Close and yet so far away. Due to her nudity and the closeness of the body to the edge of the picture, the odalisque, which means "harem servant", seems very close to the viewer. On the other hand, her cool gaze and the beauty of her entire appearance seem removed from the world of the viewer. She turns her naked body away from the viewer and also the fabrics, cushions and draperies that surround it with their cold blue and silver tones as well as the dark, blurred background create distance. There doesn't seem to be a spark of warmth in the image. Her look, although we see a harem servant, if not slave in front of us, has something commanding. The richly decorated peacock fan, her turban and the incense burner, along with opium pipe allow a location in the Orient. 

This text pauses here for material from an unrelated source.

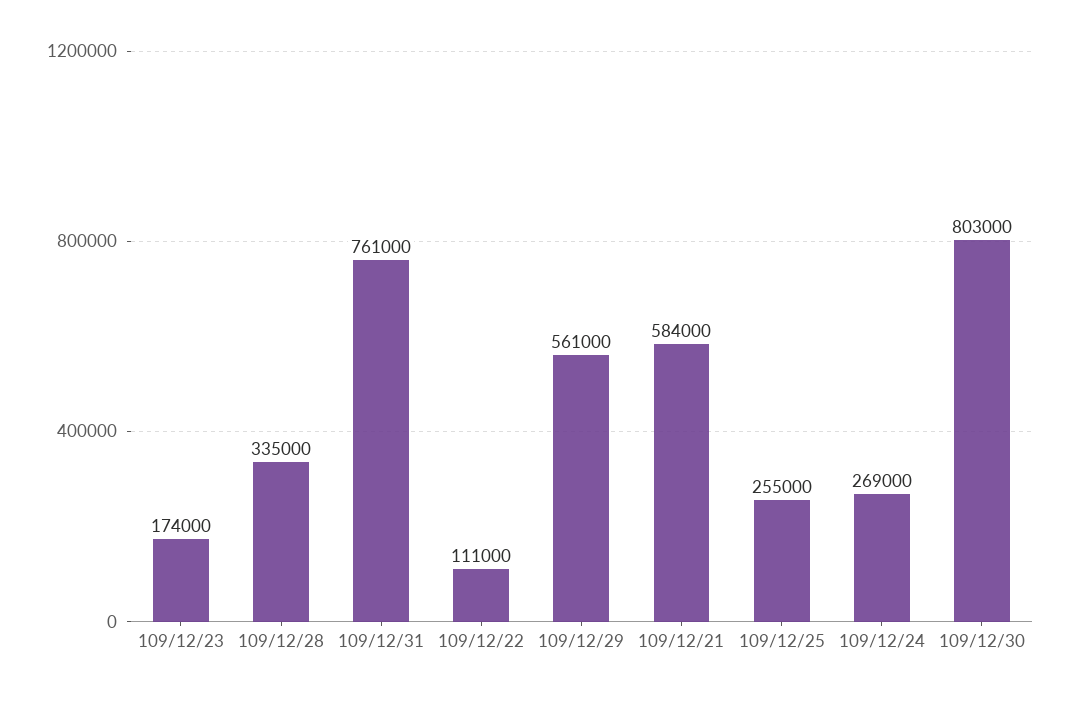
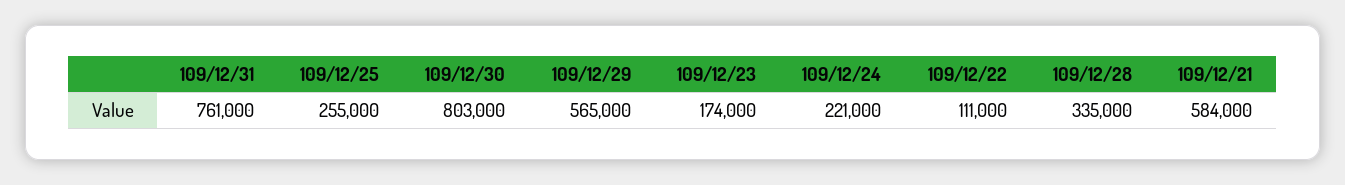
109/12/29: 561000 -> 565000
109/12/24: 269000 -> 221000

The viewer wants to see perfect beauty in the young woman, and yet her body proportions are completely distorted, her pose forced-unnatural. Her back is overlong, as is her right arm, which on top of that seems to have no elbow. And also the position of her left leg could not be held in this way for a long time. The jury of the Paris Art Salon, where the work was exhibited in 1819, also saw it this way and gave it a sharp critique. The actual intention of the artist was completely ignored. Ingres, who, a child of his time, was a great believer in classicism, did not aim for a naturalistic rendering; rather, the anatomy here was to follow the more pleasing and sensual line. The line consequently dominates color and composition . Thus, the back represented only by a long curved line, the elongated arm and the wide hips of the odalisque can be explained. Although the distortion gives the picture something bizarre, the young woman is also surrounded by something mysterious and above all sensual, which also comes from the atmospheric lighting from a source on the left edge of the picture, which remains hidden from the viewer.

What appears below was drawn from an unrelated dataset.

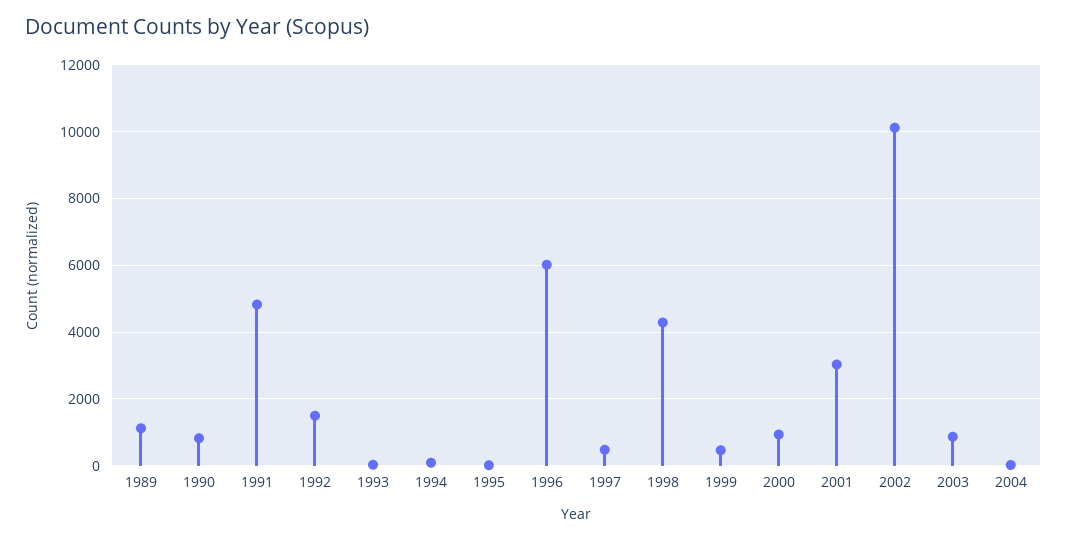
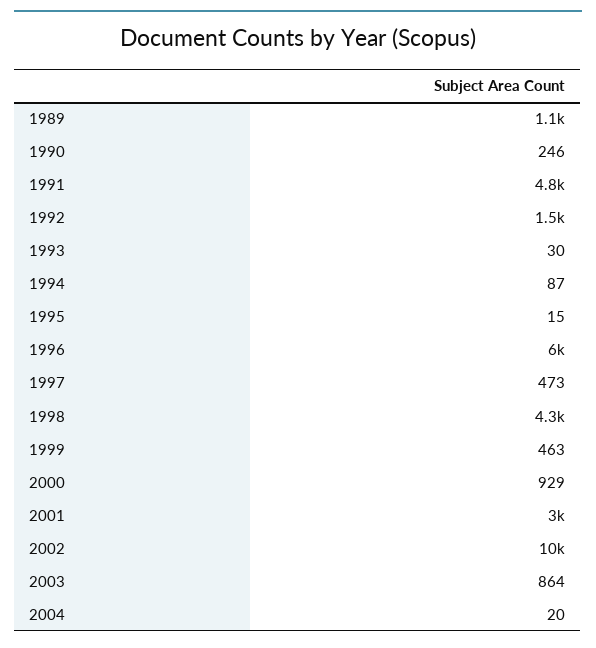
1990: 800 -> 246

In addition to the sense of sight, Ingres also challenges the viewer's sense of touch and smell. The feel of the various fabrics, such as velvet or silk, and also the surfaces of the peacock feathers are reproduced in such detail that the viewer believes to feel them gliding between his fingers at the mere sight of them. It is similar with the incense burner, from which billows of smoke waft up. As a viewer, one almost imagines oneself enjoying the intoxicating smoke. By evoking various senses in the viewer, Ingres allows him to develop associations. One believed to come a bit closer to the languid, erotically charged atmosphere of the harem and yet, as a mostly male, French viewer of the early 19th century, one was only chasing a fantasy. Paradoxically, however, this work also sprang only from the fantasy world of the artist, for he had never been to the Orient. And even if he had been there, which would not have been absurd due to Napoleon's Egyptian campaigns, which founded Orientalism in the French pictorial world in the first place, he would still have been prevented from entering a harem. 


The harem, or rather the ladies of the harem, was to remain the most popular subject for the entire Orientalist movement, which was particularly popular with French and British artists, precisely because so many legends were entwined around it and there were no limits to the imagination as to what breathtaking things went on there behind closed gates. Through Orientalism, the harem ladies replaced the female figures of Greek mythology as the personnel of the nude works. Through the personification as such a lady, the representation of the naked female body was shifted to another cultural area and the western (male) viewer could enjoy it, morally unobjectionable.